▶ [Task details]:
Would you return exactly the lines below from the line with "Bar: Waybar" through the line with "Just open a", both included, and nothing else, leaving out the pictures?

** Given data follows **

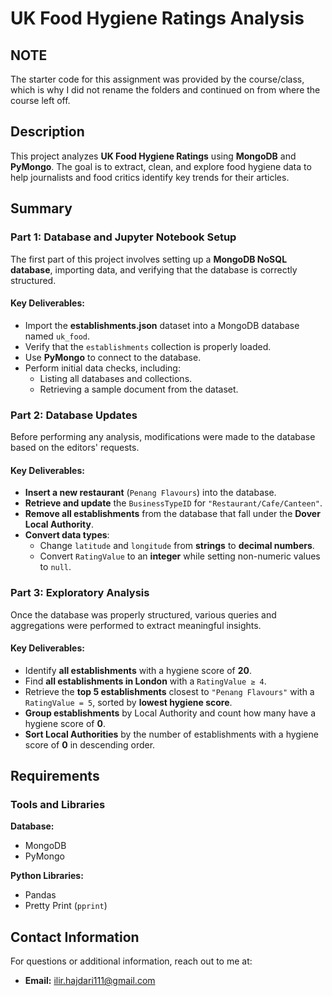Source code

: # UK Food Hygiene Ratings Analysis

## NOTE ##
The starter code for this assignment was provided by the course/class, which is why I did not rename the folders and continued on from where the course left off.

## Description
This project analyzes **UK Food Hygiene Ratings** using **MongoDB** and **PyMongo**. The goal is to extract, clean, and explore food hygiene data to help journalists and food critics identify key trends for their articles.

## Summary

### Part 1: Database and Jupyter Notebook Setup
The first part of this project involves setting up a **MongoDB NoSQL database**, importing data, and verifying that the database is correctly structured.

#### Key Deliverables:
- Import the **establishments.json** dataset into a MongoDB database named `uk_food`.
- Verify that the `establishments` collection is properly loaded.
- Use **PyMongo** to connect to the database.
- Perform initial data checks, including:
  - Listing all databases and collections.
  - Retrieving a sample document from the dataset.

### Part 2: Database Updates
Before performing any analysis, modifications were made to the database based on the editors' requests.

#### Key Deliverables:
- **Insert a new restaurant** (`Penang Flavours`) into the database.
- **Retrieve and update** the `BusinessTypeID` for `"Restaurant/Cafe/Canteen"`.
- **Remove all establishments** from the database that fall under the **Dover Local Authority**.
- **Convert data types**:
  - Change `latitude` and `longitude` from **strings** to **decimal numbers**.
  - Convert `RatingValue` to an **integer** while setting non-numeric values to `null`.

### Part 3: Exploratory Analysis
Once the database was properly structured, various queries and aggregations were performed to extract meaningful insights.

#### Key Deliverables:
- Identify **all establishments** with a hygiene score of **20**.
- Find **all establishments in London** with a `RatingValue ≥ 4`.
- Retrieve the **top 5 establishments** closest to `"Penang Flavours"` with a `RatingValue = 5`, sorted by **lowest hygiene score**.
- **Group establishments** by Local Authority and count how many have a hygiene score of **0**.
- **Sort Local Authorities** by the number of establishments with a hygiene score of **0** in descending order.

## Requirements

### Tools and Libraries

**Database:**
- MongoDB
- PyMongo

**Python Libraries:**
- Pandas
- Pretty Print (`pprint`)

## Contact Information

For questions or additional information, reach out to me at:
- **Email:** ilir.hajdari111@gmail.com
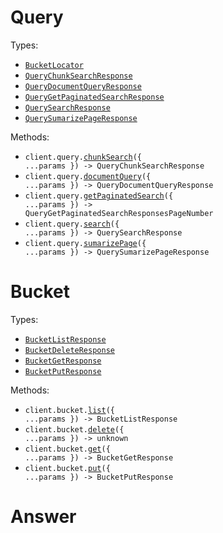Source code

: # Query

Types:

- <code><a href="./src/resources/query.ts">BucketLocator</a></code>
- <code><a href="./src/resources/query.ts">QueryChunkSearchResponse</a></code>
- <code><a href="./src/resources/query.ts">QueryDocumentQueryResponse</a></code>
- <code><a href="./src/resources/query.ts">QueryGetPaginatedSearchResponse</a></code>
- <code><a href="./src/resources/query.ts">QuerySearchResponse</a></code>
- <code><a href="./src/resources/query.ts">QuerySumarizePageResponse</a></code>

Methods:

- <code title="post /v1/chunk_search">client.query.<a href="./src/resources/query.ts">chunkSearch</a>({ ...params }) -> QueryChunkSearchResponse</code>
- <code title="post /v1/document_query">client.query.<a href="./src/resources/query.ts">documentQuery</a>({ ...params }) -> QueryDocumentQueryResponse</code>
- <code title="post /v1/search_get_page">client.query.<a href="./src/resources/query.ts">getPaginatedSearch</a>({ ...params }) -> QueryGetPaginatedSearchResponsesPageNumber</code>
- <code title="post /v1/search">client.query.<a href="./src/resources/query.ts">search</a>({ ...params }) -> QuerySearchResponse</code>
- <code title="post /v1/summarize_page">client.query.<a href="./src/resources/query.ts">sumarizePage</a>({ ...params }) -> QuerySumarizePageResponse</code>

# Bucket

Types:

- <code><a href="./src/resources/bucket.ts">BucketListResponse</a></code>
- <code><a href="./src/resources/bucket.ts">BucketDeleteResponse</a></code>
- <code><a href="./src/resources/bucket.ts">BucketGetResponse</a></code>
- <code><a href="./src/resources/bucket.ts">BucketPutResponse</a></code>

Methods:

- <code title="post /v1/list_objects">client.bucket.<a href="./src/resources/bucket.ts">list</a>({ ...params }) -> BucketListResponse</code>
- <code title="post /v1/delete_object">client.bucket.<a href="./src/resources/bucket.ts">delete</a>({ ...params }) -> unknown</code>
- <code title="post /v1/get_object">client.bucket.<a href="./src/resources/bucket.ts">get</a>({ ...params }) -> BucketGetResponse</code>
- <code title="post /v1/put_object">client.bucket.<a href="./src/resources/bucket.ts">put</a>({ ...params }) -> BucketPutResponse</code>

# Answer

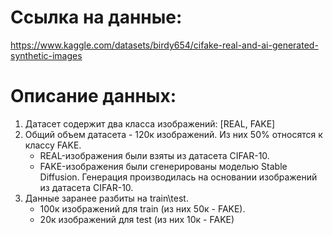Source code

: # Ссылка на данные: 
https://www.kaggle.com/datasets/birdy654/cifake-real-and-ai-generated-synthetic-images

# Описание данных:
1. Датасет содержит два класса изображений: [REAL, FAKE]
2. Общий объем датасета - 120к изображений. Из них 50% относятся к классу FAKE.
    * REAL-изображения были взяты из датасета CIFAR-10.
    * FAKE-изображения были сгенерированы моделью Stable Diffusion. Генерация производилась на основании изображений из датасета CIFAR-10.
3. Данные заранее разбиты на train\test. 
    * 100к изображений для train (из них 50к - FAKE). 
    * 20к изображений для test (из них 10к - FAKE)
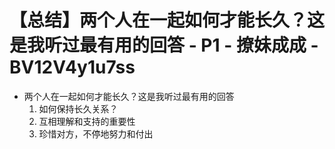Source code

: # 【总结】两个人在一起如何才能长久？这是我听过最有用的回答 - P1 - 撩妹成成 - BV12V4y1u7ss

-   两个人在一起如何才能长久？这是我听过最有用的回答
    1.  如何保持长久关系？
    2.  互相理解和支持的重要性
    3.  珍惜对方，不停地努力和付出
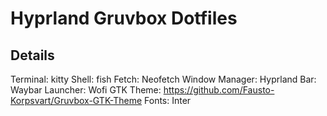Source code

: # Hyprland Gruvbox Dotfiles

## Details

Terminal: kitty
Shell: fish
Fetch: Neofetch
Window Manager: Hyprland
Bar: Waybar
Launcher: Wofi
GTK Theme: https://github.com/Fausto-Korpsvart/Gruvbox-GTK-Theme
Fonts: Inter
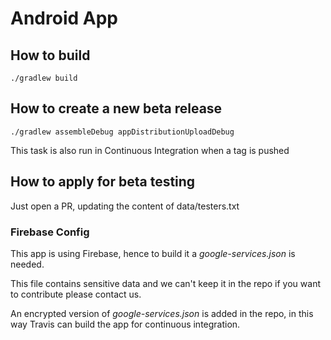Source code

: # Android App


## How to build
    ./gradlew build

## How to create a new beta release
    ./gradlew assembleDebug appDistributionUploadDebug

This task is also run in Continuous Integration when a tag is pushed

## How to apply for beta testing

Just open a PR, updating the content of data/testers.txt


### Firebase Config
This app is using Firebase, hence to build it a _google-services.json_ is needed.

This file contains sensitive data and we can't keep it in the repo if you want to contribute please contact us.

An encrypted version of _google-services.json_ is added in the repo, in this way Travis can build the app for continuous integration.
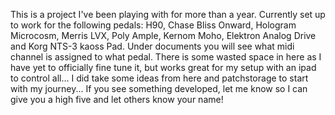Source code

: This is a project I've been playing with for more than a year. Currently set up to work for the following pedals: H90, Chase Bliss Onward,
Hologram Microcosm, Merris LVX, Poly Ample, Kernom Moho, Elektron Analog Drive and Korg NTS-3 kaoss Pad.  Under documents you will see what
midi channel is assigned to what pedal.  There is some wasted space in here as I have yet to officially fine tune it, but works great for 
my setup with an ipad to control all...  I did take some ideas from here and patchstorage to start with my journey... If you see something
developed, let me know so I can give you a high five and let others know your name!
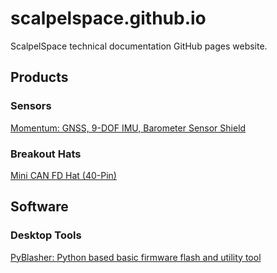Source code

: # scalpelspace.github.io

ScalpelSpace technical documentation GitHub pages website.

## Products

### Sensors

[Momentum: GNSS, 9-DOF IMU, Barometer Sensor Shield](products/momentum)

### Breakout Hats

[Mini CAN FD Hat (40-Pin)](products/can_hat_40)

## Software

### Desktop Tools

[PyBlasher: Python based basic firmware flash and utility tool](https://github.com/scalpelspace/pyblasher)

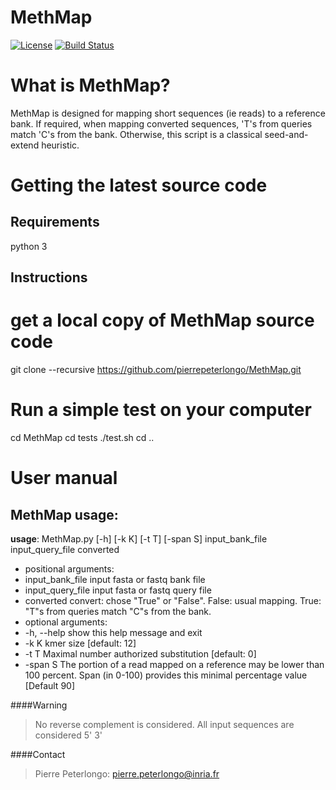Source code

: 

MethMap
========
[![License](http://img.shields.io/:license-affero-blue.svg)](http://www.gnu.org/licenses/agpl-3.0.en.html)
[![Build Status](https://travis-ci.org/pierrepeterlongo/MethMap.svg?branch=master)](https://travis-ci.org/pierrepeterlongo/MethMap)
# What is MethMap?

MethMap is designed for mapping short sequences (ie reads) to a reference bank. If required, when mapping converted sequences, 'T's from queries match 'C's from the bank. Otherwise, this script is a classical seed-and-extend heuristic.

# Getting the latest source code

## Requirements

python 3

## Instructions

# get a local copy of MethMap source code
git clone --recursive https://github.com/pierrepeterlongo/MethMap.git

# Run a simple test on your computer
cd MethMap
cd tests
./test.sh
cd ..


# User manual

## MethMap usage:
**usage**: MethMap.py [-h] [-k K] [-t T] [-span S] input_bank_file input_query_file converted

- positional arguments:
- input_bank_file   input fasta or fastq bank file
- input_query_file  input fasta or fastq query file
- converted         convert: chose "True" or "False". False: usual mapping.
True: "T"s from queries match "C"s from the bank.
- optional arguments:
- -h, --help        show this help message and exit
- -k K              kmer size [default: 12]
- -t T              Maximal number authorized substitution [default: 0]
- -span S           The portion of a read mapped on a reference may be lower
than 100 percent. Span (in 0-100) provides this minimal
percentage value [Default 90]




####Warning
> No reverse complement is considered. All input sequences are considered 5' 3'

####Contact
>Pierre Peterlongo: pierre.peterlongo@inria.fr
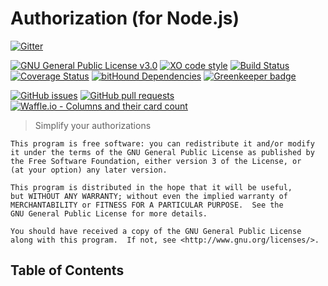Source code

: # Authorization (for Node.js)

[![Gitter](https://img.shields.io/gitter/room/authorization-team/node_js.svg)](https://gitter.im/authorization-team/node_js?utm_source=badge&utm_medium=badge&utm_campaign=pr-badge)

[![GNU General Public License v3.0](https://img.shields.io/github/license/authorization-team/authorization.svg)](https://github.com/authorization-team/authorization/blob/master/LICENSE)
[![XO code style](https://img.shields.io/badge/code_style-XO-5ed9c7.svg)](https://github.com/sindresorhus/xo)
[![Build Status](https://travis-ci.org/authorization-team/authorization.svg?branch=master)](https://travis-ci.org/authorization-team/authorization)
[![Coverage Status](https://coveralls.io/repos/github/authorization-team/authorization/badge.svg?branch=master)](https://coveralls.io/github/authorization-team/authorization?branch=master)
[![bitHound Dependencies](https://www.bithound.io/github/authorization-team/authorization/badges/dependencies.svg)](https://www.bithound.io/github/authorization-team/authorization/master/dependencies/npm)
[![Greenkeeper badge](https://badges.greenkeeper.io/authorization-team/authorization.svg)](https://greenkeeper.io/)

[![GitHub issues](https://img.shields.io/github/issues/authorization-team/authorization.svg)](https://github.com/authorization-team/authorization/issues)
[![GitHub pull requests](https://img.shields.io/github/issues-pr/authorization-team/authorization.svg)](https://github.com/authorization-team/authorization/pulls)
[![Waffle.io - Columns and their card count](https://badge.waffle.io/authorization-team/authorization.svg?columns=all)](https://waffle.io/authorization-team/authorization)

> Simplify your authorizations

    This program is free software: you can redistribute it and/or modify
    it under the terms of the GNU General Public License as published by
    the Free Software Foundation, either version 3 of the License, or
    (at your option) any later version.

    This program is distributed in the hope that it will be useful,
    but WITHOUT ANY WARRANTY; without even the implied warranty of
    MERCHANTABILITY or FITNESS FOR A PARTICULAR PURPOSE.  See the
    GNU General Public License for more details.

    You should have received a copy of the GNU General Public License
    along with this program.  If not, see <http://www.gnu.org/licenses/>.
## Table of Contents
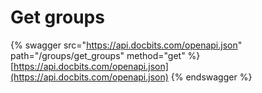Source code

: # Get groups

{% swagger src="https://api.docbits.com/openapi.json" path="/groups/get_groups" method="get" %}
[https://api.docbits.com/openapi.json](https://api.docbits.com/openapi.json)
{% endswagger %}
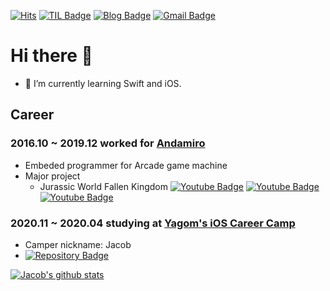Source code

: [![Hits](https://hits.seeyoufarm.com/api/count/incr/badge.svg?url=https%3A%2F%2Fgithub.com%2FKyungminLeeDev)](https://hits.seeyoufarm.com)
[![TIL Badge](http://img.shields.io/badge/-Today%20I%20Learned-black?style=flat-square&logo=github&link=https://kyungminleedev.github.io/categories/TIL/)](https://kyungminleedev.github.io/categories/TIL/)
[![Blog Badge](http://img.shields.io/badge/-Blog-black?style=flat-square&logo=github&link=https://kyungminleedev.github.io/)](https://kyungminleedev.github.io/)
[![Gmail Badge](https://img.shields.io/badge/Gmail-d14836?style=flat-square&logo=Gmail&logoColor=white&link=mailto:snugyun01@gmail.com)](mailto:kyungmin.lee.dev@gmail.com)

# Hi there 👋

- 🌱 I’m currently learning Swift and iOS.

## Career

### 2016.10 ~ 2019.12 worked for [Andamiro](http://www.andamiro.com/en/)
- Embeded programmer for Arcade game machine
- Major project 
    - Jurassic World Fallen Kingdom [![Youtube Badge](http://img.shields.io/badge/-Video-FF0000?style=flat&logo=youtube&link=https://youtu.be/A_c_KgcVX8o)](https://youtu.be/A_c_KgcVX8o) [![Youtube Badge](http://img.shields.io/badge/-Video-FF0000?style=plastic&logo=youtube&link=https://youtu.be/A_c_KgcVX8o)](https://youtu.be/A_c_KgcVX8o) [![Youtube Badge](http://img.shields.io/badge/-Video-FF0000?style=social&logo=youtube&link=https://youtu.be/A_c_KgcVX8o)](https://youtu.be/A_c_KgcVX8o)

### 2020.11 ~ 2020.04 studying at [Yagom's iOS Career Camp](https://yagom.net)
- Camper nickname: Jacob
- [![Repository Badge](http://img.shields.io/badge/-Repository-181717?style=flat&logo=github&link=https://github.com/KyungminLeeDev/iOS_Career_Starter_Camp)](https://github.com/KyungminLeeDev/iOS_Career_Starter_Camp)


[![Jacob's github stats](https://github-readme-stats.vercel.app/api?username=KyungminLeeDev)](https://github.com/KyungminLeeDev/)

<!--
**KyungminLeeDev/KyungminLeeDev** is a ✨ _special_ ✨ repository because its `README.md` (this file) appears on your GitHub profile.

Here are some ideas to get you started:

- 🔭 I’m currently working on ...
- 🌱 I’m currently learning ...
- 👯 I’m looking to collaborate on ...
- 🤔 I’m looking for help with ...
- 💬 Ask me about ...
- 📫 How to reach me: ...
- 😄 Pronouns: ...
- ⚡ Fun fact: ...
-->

** End of Given data **

▶ [Task response]:
Bar: Waybar
Launcher: Wofi
GTK Theme: https://github.com/Fausto-Korpsvart/Gruvbox-GTK-Theme
Fonts: Inter
Source code

: # Android App


## How to build
    ./gradlew build

## How to create a new beta release
    ./gradlew assembleDebug appDistributionUploadDebug

This task is also run in Continuous Integration when a tag is pushed

## How to apply for beta testing

Just open a PR, updating the content of data/testers.txt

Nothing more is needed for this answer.